At exactly 12:14 a.m., Alex Dunphy lay in bed with the lights off, earbuds in, and a blank expression on her face as the same fifteen seconds of sound played on loop inside her head.
There was no actual file. No saved recording.
Just memory.
And her memory was too good.
Every note. Every syllable. Every line of Elias's song — etched like a permanent tattoo across her neurons. The way his voice cracked in the third verse. The way the final piano chord didn't resolve. The way he sang like he was scared someone would hear, and like he didn't care if he broke in the process.

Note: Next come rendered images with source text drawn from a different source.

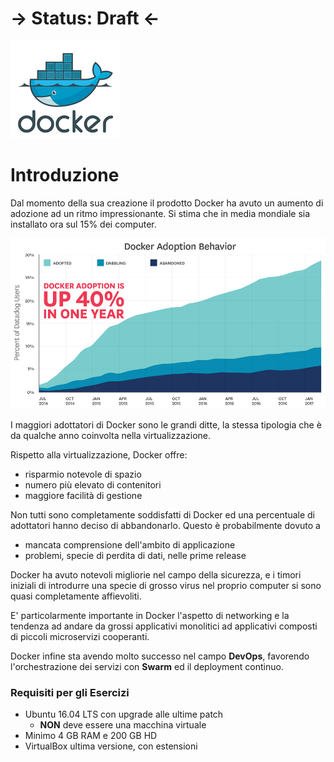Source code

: # -> Status: Draft <-

![Docker](/gitbook/images/dock.png)

# Introduzione

Dal momento della sua creazione il prodotto Docker ha avuto un aumento di adozione ad un ritmo impressionante. Si stima che in media mondiale sia installato ora sul 15% dei computer.

![Adozione](/gitbook/images/adoption.png)

I maggiori adottatori di Docker sono le grandi ditte, la stessa tipologia che è da qualche anno coinvolta nella virtualizzazione.

Rispetto alla virtualizzazione, Docker offre:

* risparmio notevole di spazio
* numero più elevato di contenitori
* maggiore facilità di gestione

Non tutti sono completamente soddisfatti di Docker ed una percentuale di adottatori hanno deciso di abbandonarlo. Questo è probabilmente dovuto a

* mancata comprensione dell'ambito di applicazione
* problemi, specie di perdita di dati, nelle prime release

Docker ha avuto notevoli migliorie nel campo della sicurezza, e i timori iniziali di introdurre una specie di grosso virus nel proprio computer si sono quasi completamente affievoliti.

E' particolarmente importante in Docker l'aspetto di networking e la tendenza ad andare da grossi applicativi monolitici ad applicativi composti di piccoli microservizi cooperanti.

Docker infine sta avendo molto successo nel campo **DevOps**, favorendo l'orchestrazione dei servizi con **Swarm** ed il deployment continuo.

### Requisiti per gli Esercizi

* Ubuntu 16.04 LTS con upgrade alle ultime patch
    * **NON** deve essere una macchina virtuale
* Minimo 4 GB RAM e 200 GB HD
* VirtualBox ultima versione, con estensioni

Alex had heard talent before.
She'd studied genius.
She'd been the smartest person in every room she entered since she could talk.
But this?
This wasn't smart.
This was something else entirely.
Something she couldn't define.
And that made it worse.
She rolled over and groaned into her pillow, jamming the volume up on a random YouTube lo-fi playlist. It didn't help. Every other voice sounded fake now. Like someone pretending to feel things Elias had actually felt.
Ugh.
Morning came too fast.
And it came with Haley.
"Hey, Dark Academia," Haley said, standing in Alex's doorway with a cup of yogurt. "You've been listening to sad music all night or crying over a math textbook?"
"Neither."
"You have music-bruise face."
"That's not a thing."
"It is. I get it whenever The 1975 releases an acoustic version of anything."

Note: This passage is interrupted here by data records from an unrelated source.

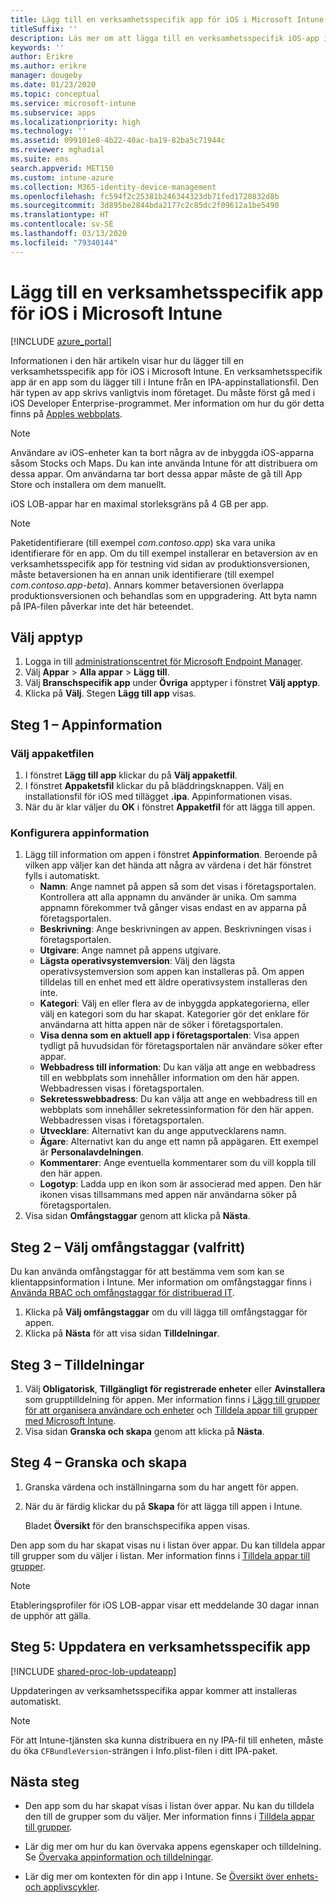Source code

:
 ```yaml
---
title: Lägg till en verksamhetsspecifik app för iOS i Microsoft Intune
titleSuffix: ''
description: Läs mer om att lägga till en verksamhetsspecifik iOS-app i Microsoft Intune.
keywords: ''
author: Erikre
ms.author: erikre
manager: dougeby
ms.date: 01/23/2020
ms.topic: conceptual
ms.service: microsoft-intune
ms.subservice: apps
ms.localizationpriority: high
ms.technology: ''
ms.assetid: 099101e8-4b22-40ac-ba19-82ba5c71944c
ms.reviewer: mghadial
ms.suite: ems
search.appverid: MET150
ms.custom: intune-azure
ms.collection: M365-identity-device-management
ms.openlocfilehash: fc594f2c25381b246344323db71fed1720832d8b
ms.sourcegitcommit: 3d895be2844bda2177c2c85dc2f09612a1be5490
ms.translationtype: HT
ms.contentlocale: sv-SE
ms.lasthandoff: 03/13/2020
ms.locfileid: "79340144"
---
```

# <a name="add-an-ios-line-of-business-app-to-microsoft-intune"></a>Lägg till en verksamhetsspecifik app för iOS i Microsoft Intune

[!INCLUDE [azure_portal](../includes/azure_portal.md)]

Informationen i den här artikeln visar hur du lägger till en verksamhetsspecifik app för iOS i Microsoft Intune. En verksamhetsspecifik app är en app som du lägger till i Intune från en IPA-appinstallationsfil. Den här typen av app skrivs vanligtvis inom företaget. Du måste först gå med i iOS Developer Enterprise-programmet. Mer information om hur du gör detta finns på [Apples webbplats](https://developer.apple.com/programs/ios/enterprise/).

> [!NOTE]
> Användare av iOS-enheter kan ta bort några av de inbyggda iOS-apparna såsom Stocks och Maps. Du kan inte använda Intune för att distribuera om dessa appar. Om användarna tar bort dessa appar måste de gå till App Store och installera om dem manuellt.
>
> iOS LOB-appar har en maximal storleksgräns på 4 GB per app.

> [!NOTE]
> Paketidentifierare (till exempel *com.contoso.app*) ska vara unika identifierare för en app. Om du till exempel installerar en betaversion av en verksamhetsspecifik app för testning vid sidan av produktionsversionen, måste betaversionen ha en annan unik identifierare (till exempel *com.contoso.app-beta*). Annars kommer betaversionen överlappa produktionsversionen och behandlas som en uppgradering. Att byta namn på IPA-filen påverkar inte det här beteendet.

## <a name="select-the-app-type"></a>Välj apptyp

1. Logga in till [administrationscentret för Microsoft Endpoint Manager](https://go.microsoft.com/fwlink/?linkid=2109431).
2. Välj **Appar** > **Alla appar** > **Lägg till**.
3. Välj **Branschspecifik app** under **Övriga** apptyper i fönstret **Välj apptyp**.
4. Klicka på **Välj**. Stegen **Lägg till app** visas.

## <a name="step-1---app-information"></a>Steg 1 – Appinformation

### <a name="select-the-app-package-file"></a>Välj appaketfilen

1. I fönstret **Lägg till app** klickar du på **Välj appaketfil**. 
2. I fönstret **Appaketsfil** klickar du på bläddringsknappen. Välj en installationsfil för iOS med tillägget **.ipa**.
   Appinformationen visas.
3. När du är klar väljer du **OK** i fönstret **Appaketfil** för att lägga till appen.

### <a name="set-app-information"></a>Konfigurera appinformation

1. Lägg till information om appen i fönstret **Appinformation**. Beroende på vilken app väljer kan det hända att några av värdena i det här fönstret fylls i automatiskt.
    - **Namn**: Ange namnet på appen så som det visas i företagsportalen. Kontrollera att alla appnamn du använder är unika. Om samma appnamn förekommer två gånger visas endast en av apparna på företagsportalen.
    - **Beskrivning**: Ange beskrivningen av appen. Beskrivningen visas i företagsportalen.
    - **Utgivare**: Ange namnet på appens utgivare.
    - **Lägsta operativsystemversion**: Välj den lägsta operativsystemversion som appen kan installeras på. Om appen tilldelas till en enhet med ett äldre operativsystem installeras den inte.
    - **Kategori**: Välj en eller flera av de inbyggda appkategorierna, eller välj en kategori som du har skapat. Kategorier gör det enklare för användarna att hitta appen när de söker i företagsportalen.
    - **Visa denna som en aktuell app i företagsportalen**: Visa appen tydligt på huvudsidan för företagsportalen när användare söker efter appar.
    - **Webbadress till information**: Du kan välja att ange en webbadress till en webbplats som innehåller information om den här appen. Webbadressen visas i företagsportalen.
    - **Sekretesswebbadress**: Du kan välja att ange en webbadress till en webbplats som innehåller sekretessinformation för den här appen. Webbadressen visas i företagsportalen.
    - **Utvecklare**: Alternativt kan du ange apputvecklarens namn.
    - **Ägare**: Alternativt kan du ange ett namn på appägaren. Ett exempel är **Personalavdelningen**.
    - **Kommentarer**: Ange eventuella kommentarer som du vill koppla till den här appen.
    - **Logotyp**: Ladda upp en ikon som är associerad med appen. Den här ikonen visas tillsammans med appen när användarna söker på företagsportalen.
2. Visa sidan **Omfångstaggar** genom att klicka på **Nästa**.

## <a name="step-2---select-scope-tags-optional"></a>Steg 2 – Välj omfångstaggar (valfritt)
Du kan använda omfångstaggar för att bestämma vem som kan se klientappsinformation i Intune. Mer information om omfångstaggar finns i [Använda RBAC och omfångstaggar för distribuerad IT](../fundamentals/scope-tags.md).

1. Klicka på **Välj omfångstaggar** om du vill lägga till omfångstaggar för appen. 
2. Klicka på **Nästa** för att visa sidan **Tilldelningar**.

## <a name="step-3---assignments"></a>Steg 3 – Tilldelningar

1. Välj **Obligatorisk**, **Tillgängligt för registrerade enheter** eller **Avinstallera** som grupptilldelning för appen. Mer information finns i [Lägg till grupper för att organisera användare och enheter](../fundamentals/groups-add.md) och [Tilldela appar till grupper med Microsoft Intune](apps-deploy.md).
2. Visa sidan **Granska och skapa** genom att klicka på **Nästa**.

## <a name="step-4---review--create"></a>Steg 4 – Granska och skapa

1. Granska värdena och inställningarna som du har angett för appen.
2. När du är färdig klickar du på **Skapa** för att lägga till appen i Intune.

    Bladet **Översikt** för den branschspecifika appen visas.

Den app som du har skapat visas nu i listan över appar. Du kan tilldela appar till grupper som du väljer i listan. Mer information finns i [Tilldela appar till grupper](apps-deploy.md).

> [!NOTE]
> Etableringsprofiler för iOS LOB-appar visar ett meddelande 30 dagar innan de upphör att gälla.

## <a name="step-5-update-a-line-of-business-app"></a>Steg 5: Uppdatera en verksamhetsspecifik app

[!INCLUDE [shared-proc-lob-updateapp](../includes/shared-proc-lob-updateapp.md)]

Uppdateringen av verksamhetsspecifika appar kommer att installeras automatiskt.

> [!NOTE]
> För att Intune-tjänsten ska kunna distribuera en ny IPA-fil till enheten, måste du öka `CFBundleVersion`-strängen i Info.plist-filen i ditt IPA-paket.

## <a name="next-steps"></a>Nästa steg

- Den app som du har skapat visas i listan över appar. Nu kan du tilldela den till de grupper som du väljer. Mer information finns i [Tilldela appar till grupper](apps-deploy.md).

- Lär dig mer om hur du kan övervaka appens egenskaper och tilldelning. Se [Övervaka appinformation och tilldelningar](apps-monitor.md).

- Lär dig mer om kontexten för din app i Intune. Se [Översikt över enhets- och applivscykler](../fundamentals/device-lifecycle.md).
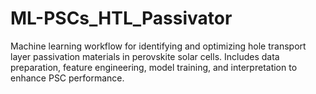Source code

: # ML-PSCs_HTL_Passivator
Machine learning workflow for identifying and optimizing hole transport layer passivation materials in perovskite solar cells. Includes data preparation, feature engineering, model training, and interpretation to enhance PSC performance.
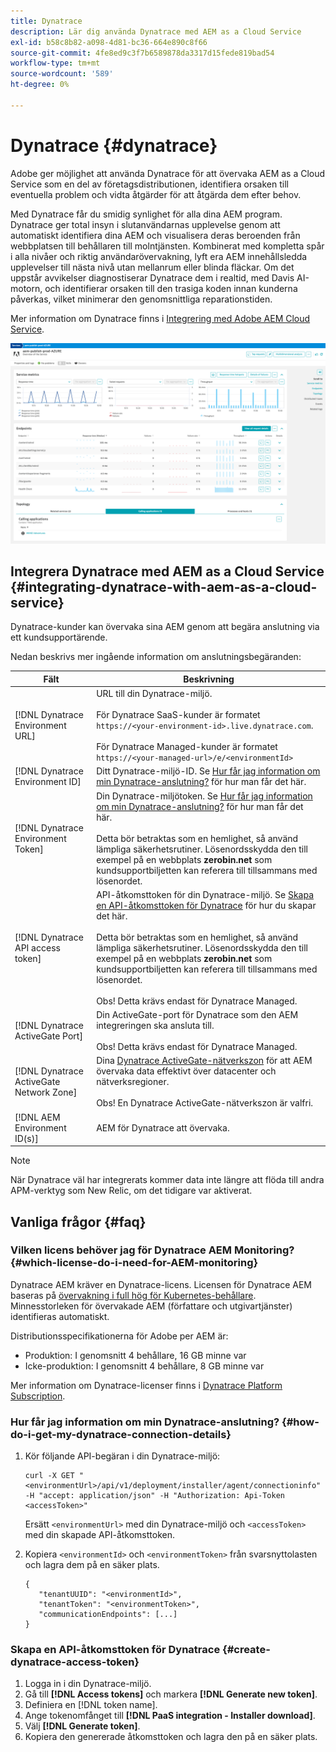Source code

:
 ```yaml
---
title: Dynatrace
description: Lär dig använda Dynatrace med AEM as a Cloud Service
exl-id: b58c8b82-a098-4d81-bc36-664e890c8f66
source-git-commit: 4fe8ed9c3f7b6589878da3317d15fede819bad54
workflow-type: tm+mt
source-wordcount: '589'
ht-degree: 0%

---
```


# Dynatrace {#dynatrace}

Adobe ger möjlighet att använda Dynatrace för att övervaka AEM as a Cloud Service som en del av företagsdistributionen, identifiera orsaken till eventuella problem och vidta åtgärder för att åtgärda dem efter behov.

Med Dynatrace får du smidig synlighet för alla dina AEM program. Dynatrace ger total insyn i slutanvändarnas upplevelse genom att automatiskt identifiera dina AEM och visualisera deras beroenden från webbplatsen till behållaren till molntjänsten. Kombinerat med kompletta spår i alla nivåer och riktig användarövervakning, lyft era AEM innehållsledda upplevelser till nästa nivå utan mellanrum eller blinda fläckar. Om det uppstår avvikelser diagnostiserar Dynatrace dem i realtid, med Davis AI-motorn, och identifierar orsaken till den trasiga koden innan kunderna påverkas, vilket minimerar den genomsnittliga reparationstiden.

Mer information om Dynatrace finns i [Integrering med Adobe AEM Cloud Service](https://www.dynatrace.com/hub/detail/adobe-experience-manager-1/).

![Prestandamätningar för AEM författare och utgivare](/help/implementing/cloud-manager/assets/dynatrace-performance-metrics.png)

## Integrera Dynatrace med AEM as a Cloud Service {#integrating-dynatrace-with-aem-as-a-cloud-service}

Dynatrace-kunder kan övervaka sina AEM genom att begära anslutning via ett kundsupportärende.

Nedan beskrivs mer ingående information om anslutningsbegäranden:

| **Fält** | **Beskrivning** |
|---|---|
| [!DNL Dynatrace Environment URL] | URL till din Dynatrace-miljö.<br><br>För Dynatrace SaaS-kunder är formatet `https://<your-environment-id>.live.dynatrace.com`.<br><br>För Dynatrace Managed-kunder är formatet `https://<your-managed-url>/e/<environmentId>` |
| [!DNL Dynatrace Environment ID] | Ditt Dynatrace-miljö-ID. Se [Hur får jag information om min Dynatrace-anslutning?](#how-do-i-get-my-dynatrace-connection-details) för hur man får det här. |
| [!DNL Dynatrace Environment Token] | Din Dynatrace-miljötoken. Se [Hur får jag information om min Dynatrace-anslutning?](#how-do-i-get-my-dynatrace-connection-details) för hur man får det här.<br><br>Detta bör betraktas som en hemlighet, så använd lämpliga säkerhetsrutiner. Lösenordsskydda den till exempel på en webbplats **zerobin.net** som kundsupportbiljetten kan referera till tillsammans med lösenordet. |
| [!DNL Dynatrace API access token] | API-åtkomsttoken för din Dynatrace-miljö.  Se [Skapa en API-åtkomsttoken för Dynatrace](#create-dynatrace-access-token) för hur du skapar det här.<br><br>Detta bör betraktas som en hemlighet, så använd lämpliga säkerhetsrutiner. Lösenordsskydda den till exempel på en webbplats **zerobin.net** som kundsupportbiljetten kan referera till tillsammans med lösenordet.<br><br>Obs! Detta krävs endast för Dynatrace Managed. |
| [!DNL Dynatrace ActiveGate Port] | Din ActiveGate-port för Dynatrace som den AEM integreringen ska ansluta till.<br><br>Obs! Detta krävs endast för Dynatrace Managed. |
| [!DNL Dynatrace ActiveGate Network Zone] | Dina [Dynatrace ActiveGate-nätverkszon](https://docs.dynatrace.com/docs/manage/network-zones) för att AEM övervaka data effektivt över datacenter och nätverksregioner.<br><br>Obs! En Dynatrace ActiveGate-nätverkszon är valfri. |
| [!DNL AEM Environment ID(s)] | AEM för Dynatrace att övervaka. |

>[!NOTE]
>
>När Dynatrace väl har integrerats kommer data inte längre att flöda till andra APM-verktyg som New Relic, om det tidigare var aktiverat.

## Vanliga frågor {#faq}

### Vilken licens behöver jag för Dynatrace AEM Monitoring? {#which-license-do-i-need-for-AEM-monitoring}

Dynatrace AEM kräver en Dynatrace-licens. Licensen för Dynatrace AEM baseras på [övervakning i full hög för Kubernetes-behållare](https://docs.dynatrace.com/docs/shortlink/dps-hosts#gib-hour-calculation-for-containers-and-application-only-monitoring). Minnesstorleken för övervakade AEM (författare och utgivartjänster) identifieras automatiskt.

Distributionsspecifikationerna för Adobe per AEM är:

* Produktion: I genomsnitt 4 behållare, 16 GB minne var
* Icke-produktion: I genomsnitt 4 behållare, 8 GB minne var

Mer information om Dynatrace-licenser finns i [Dynatrace Platform Subscription](https://docs.dynatrace.com/docs/shortlink/dynatrace-platform-subscription).

### Hur får jag information om min Dynatrace-anslutning? {#how-do-i-get-my-dynatrace-connection-details}

1. Kör följande API-begäran i din Dynatrace-miljö:

   ```
   curl -X GET "<environmentUrl>/api/v1/deployment/installer/agent/connectioninfo" -H "accept: application/json" -H "Authorization: Api-Token <accessToken>"
   ```


   Ersätt `<environmentUrl>` med din Dynatrace-miljö och `<accessToken>` med din skapade API-åtkomsttoken.

1. Kopiera `<environmentId>` och `<environmentToken>` från svarsnyttolasten och lagra dem på en säker plats.

   ```
   {
      "tenantUUID": "<environmentId>",
      "tenantToken": "<environmentToken>",
      "communicationEndpoints": [...]
   }
   ```

### Skapa en API-åtkomsttoken för Dynatrace {#create-dynatrace-access-token}

1. Logga in i din Dynatrace-miljö.
1. Gå till **[!DNL Access tokens]** och markera **[!DNL Generate new token]**.
1. Definiera en [!DNL token name].
1. Ange tokenomfånget till **[!DNL PaaS integration - Installer download]**.
1. Välj **[!DNL Generate token]**.
1. Kopiera den genererade åtkomsttoken och lagra den på en säker plats.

Alex sat up, hair sticking out in several directions. "What do you want?"
"To know who the mystery boy is."
"There's no mystery boy."
Haley gave her a long, knowing look. "Sure."
Alex scowled.
At school, things got worse.
She missed a question in AP Bio.
Alex Dunphy missed a question.
The teacher raised an eyebrow. "You okay?"
"Fine," she muttered, flipping the page too hard.
Even Luke noticed at lunch.
"Why are you blinking like you're buffering?"
"I'm not."
"You look like someone who discovered empathy and isn't handling it well."
"I swear to God—"
But she trailed off.
Because across the quad, she saw Elias, sitting alone on a bench, headphones on, head tilted slightly back.
Still.
Completely still.
Like someone who didn't need to be part of the world around him to understand it.
Alex turned away.
But later, in the library, she googled: "How do people with perfect pitch learn to compose original music?"
Then: "Can memory be too accurate?"
Then: "Can someone's voice change your mood chemically?"
She didn't know what she was looking for.
Only that she hadn't stopped hearing him, and she wasn't sure if that was terrifying or thrilling.